▸ EXERCISE TEXT:
Atelier

CLI

The atelier CLI lets you use Atelier as a backend from any editor — Cursor, Claude Code, Codex CLI, OpenCode, Windsurf, plain vim. Studio is one way to build on Atelier; the CLI is the other.

Install

# one-off
npx atelier --version
 
# global
npm i -g @atelier/cli

Sign in

atelier login
# opens atelier.style in your browser; token is stored in your OS keychain

Project lifecycle

# Inside an existing project (any framework)
atelier init                # adds .atelier/ + @atelier/sdk, doesn't touch your code
atelier projects link <id>  # connect to an existing Atelier project
atelier projects list

Local development

atelier dev                 # local dev server + Base bindings

Your existing dev server stays — atelier dev runs alongside and provides the Base primitives (DB, auth, storage, realtime, functions). All @atelier/sdk calls hit a local PGlite during dev.

Database

atelier db migration new add_users
atelier db migrate          # apply pending migrations locally
atelier db push             # apply to production
atelier db pull             # pull production schema into a new migration
atelier db reset            # nuke local DB, reapply all migrations

Deploy & operate

atelier deploy              # canary rollout (5 → 25 → 50 → 100)

▸ ABOUT THIS TASK: Resume the Atelier CLI guide after its final line, the atelier deploy command, and keep writing it in the same style.

▸ INFORMATION GIVEN:
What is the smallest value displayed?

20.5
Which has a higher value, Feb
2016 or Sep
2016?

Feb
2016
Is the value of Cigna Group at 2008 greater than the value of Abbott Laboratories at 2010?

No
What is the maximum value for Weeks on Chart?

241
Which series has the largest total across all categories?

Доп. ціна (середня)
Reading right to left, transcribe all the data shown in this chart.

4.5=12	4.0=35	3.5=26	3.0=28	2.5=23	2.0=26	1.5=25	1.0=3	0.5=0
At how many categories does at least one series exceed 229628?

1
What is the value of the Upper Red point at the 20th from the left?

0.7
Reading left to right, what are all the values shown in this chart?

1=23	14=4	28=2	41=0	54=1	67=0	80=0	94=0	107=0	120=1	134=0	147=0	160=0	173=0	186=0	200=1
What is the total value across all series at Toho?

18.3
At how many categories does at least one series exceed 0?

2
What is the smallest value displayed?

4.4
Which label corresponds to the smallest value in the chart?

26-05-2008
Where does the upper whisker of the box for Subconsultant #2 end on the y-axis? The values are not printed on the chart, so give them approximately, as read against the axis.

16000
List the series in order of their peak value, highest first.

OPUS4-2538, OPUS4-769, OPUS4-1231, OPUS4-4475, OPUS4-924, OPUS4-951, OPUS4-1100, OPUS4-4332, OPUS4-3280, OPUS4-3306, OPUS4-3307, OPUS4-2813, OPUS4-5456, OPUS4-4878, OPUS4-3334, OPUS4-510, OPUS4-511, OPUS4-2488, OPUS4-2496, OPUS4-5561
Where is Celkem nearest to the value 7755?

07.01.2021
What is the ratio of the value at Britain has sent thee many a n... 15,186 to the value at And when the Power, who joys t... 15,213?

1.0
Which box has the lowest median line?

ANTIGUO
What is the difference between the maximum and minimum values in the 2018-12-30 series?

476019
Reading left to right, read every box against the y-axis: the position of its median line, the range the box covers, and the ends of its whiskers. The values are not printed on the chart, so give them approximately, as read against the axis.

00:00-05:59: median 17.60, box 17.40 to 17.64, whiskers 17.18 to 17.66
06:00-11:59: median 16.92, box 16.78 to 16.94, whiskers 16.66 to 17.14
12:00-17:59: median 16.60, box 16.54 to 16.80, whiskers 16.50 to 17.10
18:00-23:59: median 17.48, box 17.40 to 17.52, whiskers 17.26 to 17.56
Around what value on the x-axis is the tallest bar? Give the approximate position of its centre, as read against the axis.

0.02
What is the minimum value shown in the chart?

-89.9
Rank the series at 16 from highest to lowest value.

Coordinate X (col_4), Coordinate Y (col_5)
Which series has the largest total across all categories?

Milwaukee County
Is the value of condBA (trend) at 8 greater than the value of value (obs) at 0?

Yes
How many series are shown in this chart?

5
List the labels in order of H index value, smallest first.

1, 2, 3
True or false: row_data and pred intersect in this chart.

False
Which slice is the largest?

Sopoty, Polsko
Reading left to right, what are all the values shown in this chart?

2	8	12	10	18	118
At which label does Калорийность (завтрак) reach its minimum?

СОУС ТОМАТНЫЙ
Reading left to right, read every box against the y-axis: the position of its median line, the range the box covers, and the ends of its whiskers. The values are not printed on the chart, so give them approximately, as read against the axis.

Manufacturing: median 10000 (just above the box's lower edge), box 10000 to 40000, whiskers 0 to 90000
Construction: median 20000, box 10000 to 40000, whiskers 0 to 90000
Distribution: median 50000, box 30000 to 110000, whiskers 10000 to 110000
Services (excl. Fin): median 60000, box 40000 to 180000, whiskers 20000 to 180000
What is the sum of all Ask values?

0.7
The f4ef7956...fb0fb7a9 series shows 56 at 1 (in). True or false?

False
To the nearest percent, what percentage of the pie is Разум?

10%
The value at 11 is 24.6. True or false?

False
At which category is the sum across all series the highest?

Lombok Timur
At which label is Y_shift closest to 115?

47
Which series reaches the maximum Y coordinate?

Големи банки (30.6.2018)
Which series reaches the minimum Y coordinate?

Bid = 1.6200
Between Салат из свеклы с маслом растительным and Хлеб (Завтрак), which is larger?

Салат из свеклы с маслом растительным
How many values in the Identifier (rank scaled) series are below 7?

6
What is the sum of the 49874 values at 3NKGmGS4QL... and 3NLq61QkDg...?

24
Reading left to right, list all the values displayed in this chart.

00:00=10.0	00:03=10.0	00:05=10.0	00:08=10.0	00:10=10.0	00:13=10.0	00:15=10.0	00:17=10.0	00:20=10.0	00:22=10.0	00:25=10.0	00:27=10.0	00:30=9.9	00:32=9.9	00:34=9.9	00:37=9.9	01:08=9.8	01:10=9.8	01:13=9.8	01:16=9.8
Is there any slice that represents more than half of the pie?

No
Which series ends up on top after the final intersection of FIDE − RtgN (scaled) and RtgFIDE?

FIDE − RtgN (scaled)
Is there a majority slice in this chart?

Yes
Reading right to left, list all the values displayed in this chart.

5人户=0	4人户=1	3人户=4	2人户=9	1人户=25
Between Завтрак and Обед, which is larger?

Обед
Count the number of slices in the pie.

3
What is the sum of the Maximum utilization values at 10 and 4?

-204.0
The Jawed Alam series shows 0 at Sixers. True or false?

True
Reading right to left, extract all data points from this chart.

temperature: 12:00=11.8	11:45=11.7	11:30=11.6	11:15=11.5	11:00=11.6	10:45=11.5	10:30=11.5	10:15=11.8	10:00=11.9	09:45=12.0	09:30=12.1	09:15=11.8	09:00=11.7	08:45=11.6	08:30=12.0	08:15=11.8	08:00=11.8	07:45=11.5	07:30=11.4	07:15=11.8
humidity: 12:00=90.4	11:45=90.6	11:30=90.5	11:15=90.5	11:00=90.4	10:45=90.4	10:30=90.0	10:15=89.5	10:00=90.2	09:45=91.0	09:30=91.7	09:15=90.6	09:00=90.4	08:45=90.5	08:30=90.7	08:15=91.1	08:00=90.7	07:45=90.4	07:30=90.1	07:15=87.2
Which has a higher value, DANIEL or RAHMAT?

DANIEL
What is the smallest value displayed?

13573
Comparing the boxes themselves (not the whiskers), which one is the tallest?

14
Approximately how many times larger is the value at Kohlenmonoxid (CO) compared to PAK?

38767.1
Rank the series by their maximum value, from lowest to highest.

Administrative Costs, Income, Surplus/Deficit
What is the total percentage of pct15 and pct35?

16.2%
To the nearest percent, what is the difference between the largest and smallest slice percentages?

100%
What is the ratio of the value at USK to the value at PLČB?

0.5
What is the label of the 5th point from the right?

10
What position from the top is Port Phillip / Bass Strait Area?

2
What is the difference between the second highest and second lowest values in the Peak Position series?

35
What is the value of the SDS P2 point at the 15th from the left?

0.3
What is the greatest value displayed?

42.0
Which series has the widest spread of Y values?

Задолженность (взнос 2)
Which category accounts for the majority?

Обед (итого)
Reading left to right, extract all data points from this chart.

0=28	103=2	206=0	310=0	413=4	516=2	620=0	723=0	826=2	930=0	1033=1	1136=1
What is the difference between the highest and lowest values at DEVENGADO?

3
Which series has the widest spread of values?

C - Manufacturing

▸ ANSWER AREA:
atelier deploy --skip-canary
atelier rollback
atelier deployments list
atelier logs --tail
atelier logs --function process-order --since 1h

Env & secrets

atelier env list
atelier env set STRIPE_KEY=...
atelier secrets set --from-file .env.production

Secrets are encrypted at rest and only decrypted inside Functions or during the build step. Never exposed to the browser.

Use with AI editors

The CLI is designed to be invoked from agents. In Cursor, Claude Code, Codex CLI, OpenCode, or Windsurf:

“Run atelier deploy and watch the logs”

The agent calls atelier deploy --json (machine-readable output), parses the result, then calls atelier logs --tail --json. No code changes needed in your project.

For tighter integration, see MCP — the AI agent calls Atelier directly through Model Context Protocol tools.